- [Extract provided]:
-------

We step off the plane at Dubai International Airport—the third busiest in the world—and the surroundings are familiar: faux granite, glass, stainless steel, arrival/departure screens, duty-free shops, food courts, escalators, the usual. Maybe a bit grander than most, but familiar. We move through customs, hit the duty-free for a few bottles of wine (we’ll want them; it takes about a month to get your alcohol-buying license).
Then we step outside with our host, and it hits us. Slams us, really. It’s 7 pm and 45 degrees C (113 degrees F). The concrete is still releasing heat. It’s so ridiculously hot; we laugh because we’ve been told that it will be ridiculously hot. We didn’t believe it. We’ve lived in hot, dry places. We’ve been through the Mohave, Phoenix, the Great Basin. This is different. We were warned.
We’ve heard stories of people coming to live in Dubai fleeing after a few months, or even weeks, as the heat was just too much. Literally leaving all their belongings, driving to the airport, abandoning their car, and getting on a plane. Every place has its apocryphal stories.We push our luggage to our host’s SUV, load up, and notice a late model white Lexus parked next to us. It’s coated with several months of fine ochre desert powder—abandoned. Someone has finger-scrawled on the windshield a single word: “Coward!”

-------

- [Data section]:
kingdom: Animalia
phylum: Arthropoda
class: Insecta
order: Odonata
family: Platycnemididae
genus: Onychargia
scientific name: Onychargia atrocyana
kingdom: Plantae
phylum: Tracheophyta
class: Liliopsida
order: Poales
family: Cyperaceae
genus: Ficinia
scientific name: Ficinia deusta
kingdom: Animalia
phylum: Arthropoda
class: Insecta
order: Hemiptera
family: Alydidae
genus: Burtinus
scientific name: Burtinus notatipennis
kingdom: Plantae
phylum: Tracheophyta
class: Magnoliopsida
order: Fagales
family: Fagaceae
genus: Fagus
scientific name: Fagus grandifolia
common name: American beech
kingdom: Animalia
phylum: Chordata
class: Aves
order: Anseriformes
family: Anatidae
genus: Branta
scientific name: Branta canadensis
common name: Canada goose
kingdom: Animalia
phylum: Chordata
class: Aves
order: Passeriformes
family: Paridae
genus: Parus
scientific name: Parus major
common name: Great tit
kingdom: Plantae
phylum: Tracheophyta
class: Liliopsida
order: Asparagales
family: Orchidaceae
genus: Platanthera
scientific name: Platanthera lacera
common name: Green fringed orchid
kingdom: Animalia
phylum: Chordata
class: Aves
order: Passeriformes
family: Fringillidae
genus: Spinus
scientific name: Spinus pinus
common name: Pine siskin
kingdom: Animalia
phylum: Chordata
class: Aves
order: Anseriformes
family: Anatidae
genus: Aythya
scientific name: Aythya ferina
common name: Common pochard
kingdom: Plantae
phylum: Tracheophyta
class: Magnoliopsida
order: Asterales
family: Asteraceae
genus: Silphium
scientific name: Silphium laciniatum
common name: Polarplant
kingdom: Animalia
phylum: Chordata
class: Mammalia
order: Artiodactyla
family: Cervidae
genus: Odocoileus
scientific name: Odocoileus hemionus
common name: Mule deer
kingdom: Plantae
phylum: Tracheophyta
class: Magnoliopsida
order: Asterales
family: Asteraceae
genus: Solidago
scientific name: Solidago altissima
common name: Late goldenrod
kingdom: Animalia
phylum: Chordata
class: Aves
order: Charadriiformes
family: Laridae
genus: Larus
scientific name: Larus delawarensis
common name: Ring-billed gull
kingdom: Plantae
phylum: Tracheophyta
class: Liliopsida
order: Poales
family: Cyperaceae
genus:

-------

- [What you need to do]:
1/ Using the passage about arriving in Dubai, explain in one to three sentences why the travelers buy wine at the duty-free shop.
2/ Write the next part of the passage about arriving in Dubai, picking up after its final sentence.
The material above is separate from the passage about arriving in Dubai.

- [Task responses]:
1/ They expect to want it, because getting a license to buy alcohol in Dubai takes about a month.

2/
We’ve arrived in Dubai during the hottest month of the year, the middle of August. My wife has taken a job here. I’m along for the ride. I want to learn as much about this place as I can in a few weeks. I’ve heard a lot about Dubai: Instant city. Growing skyscrapers like weeds (I count hundreds of active construction cranes). A stunning skyline. Las Vegas of the Middle East. Winter playground. Huge per capita ecological footprint. And also, few natural resources—little energy, water or arable land. What’s going on here?
The contrasts between this desert kingdom/metropolis and my squeaky green hometown of Portland, Oregon, are stark. Hot versus cool. Dry versus wet. Car-focused versus bike-dominant. Fast paced versus laid back. Dishdasha versus flannel. A recent commitment to sustainability versus a half-century of green planning. And some similarities: an excellent food scene, five months of perfect outdoor weather, and tourists flocking to shop and play (Dubai) versus chill and play (Portland).In the next few weeks, I’ll visit the Dubai Design District, the Dubai Desert Conservation Reserve, the Emirates Wildlife Society, NYU Abu Dhabi, and the Masdar Institute for Sustainability. I’ll talk with new acquaintances, and visit a dozen malls (Dubai has 71), souks, and warehouses to help furnish our apartment and learn my way around. What follows are first impressions of a fascinating place. First impressions are important (people and cities alike strive for good ones), sometimes insightful (our eyes are often open widest in novel environments), but also incomplete (we often don’t know to look for).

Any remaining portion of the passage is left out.